Globally there’s been a pretty intense fight against counterfeit devices making their way into the hands of consumers and it seems Pakistan is taking this battle more seriously than most as the Pakistan Telecommunication Authority (PTA) has started arresting shopkeepers and users involved in fake registrations.
Culprits found guilty will be sentenced to a maximum of 7 years in order to discourage the use of insecure counterfeit devices. Last year, we wrote about Qualcomm’s mission to make it impossible to sell fake phones.
Why the war on fake phones?
Well, counterfeit devices can come with preinstalled malware and exploits since they can’t be accounted for. The devices could also cause physical harm since they don’t adhere to physical standards that devices from known manufacturers have to go through. Fake devices can also be assigned invalid or duplicate IMEI’s. The list goes on and on.
If the move in Pakistan is actually enforced as they propose, it will no doubt have an impact on consumers and sellers, who’ll think twice before buying or selling a counterfeit phone.

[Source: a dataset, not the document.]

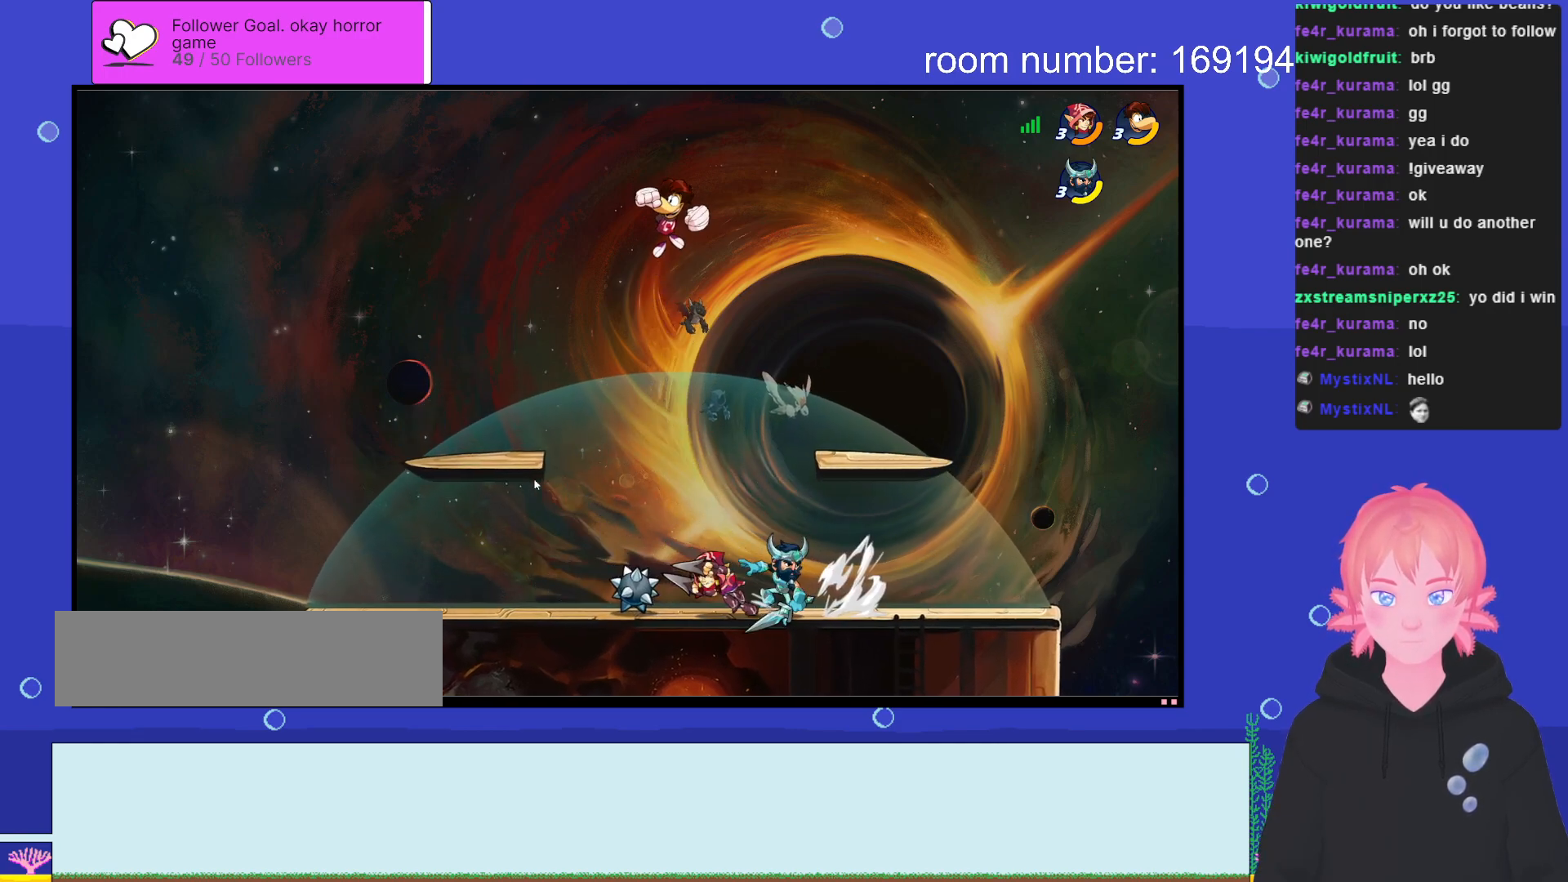
{"keys": ["a"], "events": [[50, "comma", "down"], [133, "comma", "up"], [183, "comma", "down"], [283, "comma", "up"]]}
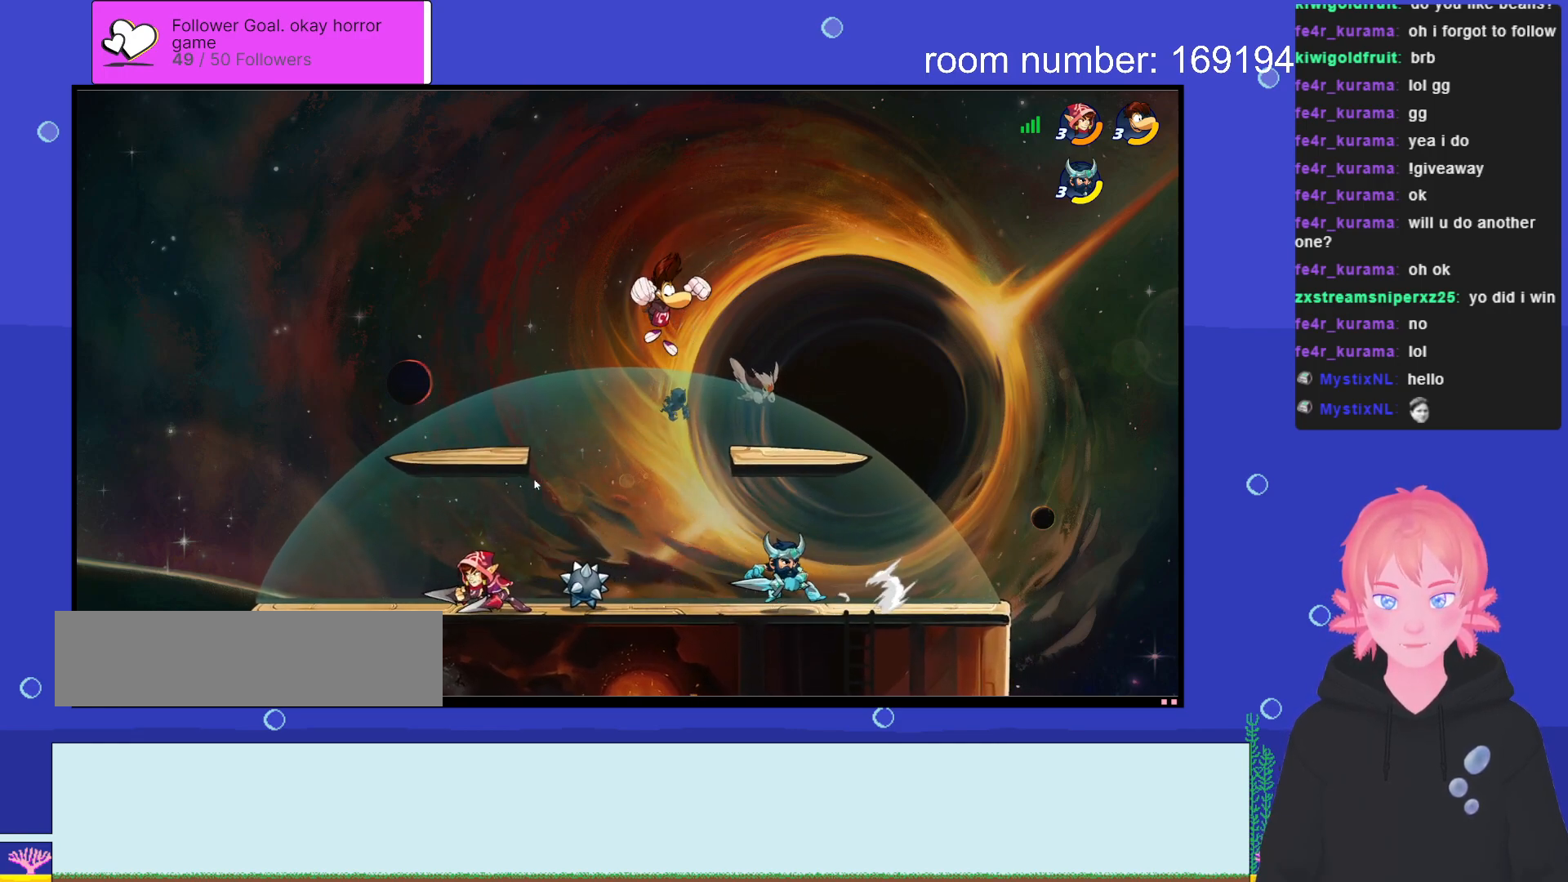
{"keys": ["comma", "d"], "events": [[116, "shift", "down"], [250, "shift", "up"], [316, "a", "up"], [316, "d", "down"], [433, "comma", "down"]]}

The devices are popular for a reason
Whilst this is a noble initiative for the most part, it doesn’t take into account the fact that these fake devices are popular because they are cheaper and thus more accessible than some of the devices that meet international standards.
In developing countries, most consumers who are fighting to get above the poverty line aren’t too concerned about what malware might be in their phones or whether or not the device is safe. They just something that works for as low a cost as possible, so it will be interesting to see how Qualcomm and international governments in these countries will get around that.